=== DATA FOR THIS TASK ===
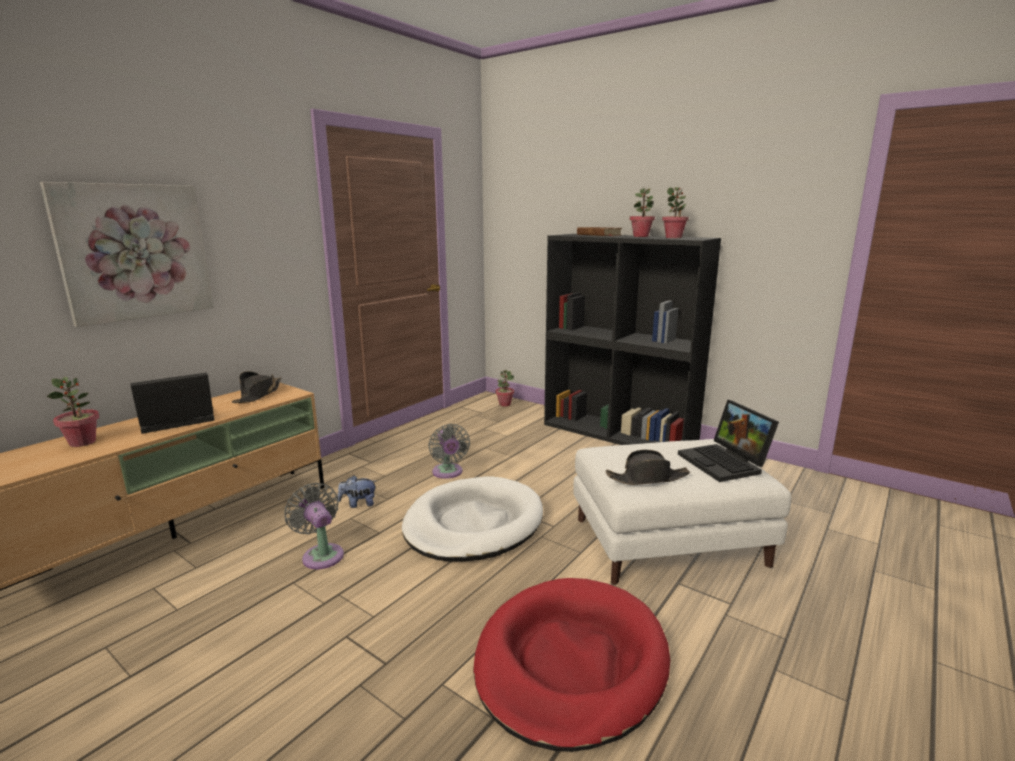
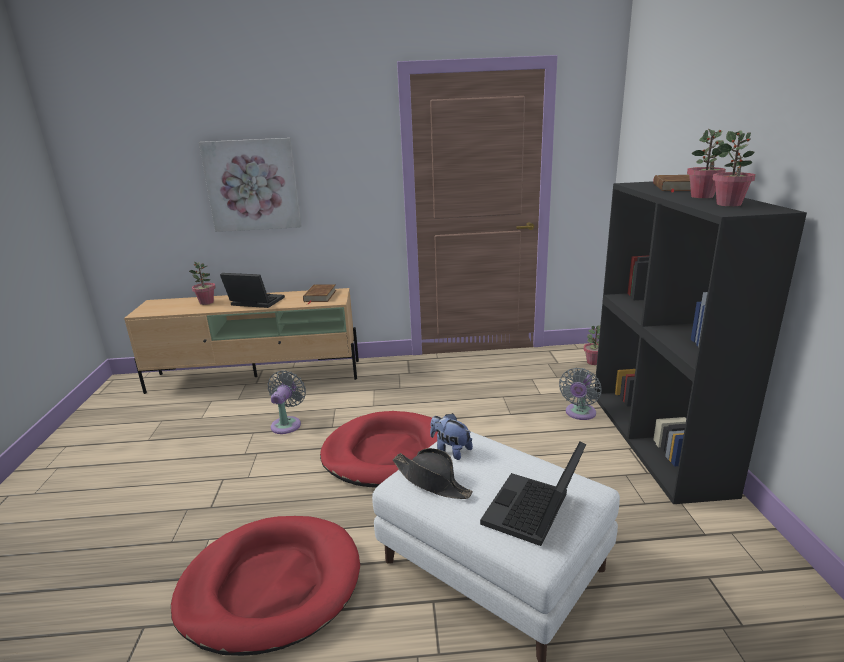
camera: 50 degrees right, 5 degrees up
black hat [232,371,281,403] -> brown book [303,284,336,304]
plush toy [338,475,376,508] -> plush toy moved to [430,413,473,460]
white dog bed [402,476,543,561] -> red dog bed [320,411,438,488]
grey fan [428,424,470,479] -> grey fan moved to [559,368,601,420]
===
- [WORK INSTRUCTION]
Every line from the one holding "white dog bed" through the final line of the listing must be echoed exactly; leave out all other lines.

- [RESULT]
white dog bed [402,476,543,561] -> red dog bed [320,411,438,488]
grey fan [428,424,470,479] -> grey fan moved to [559,368,601,420]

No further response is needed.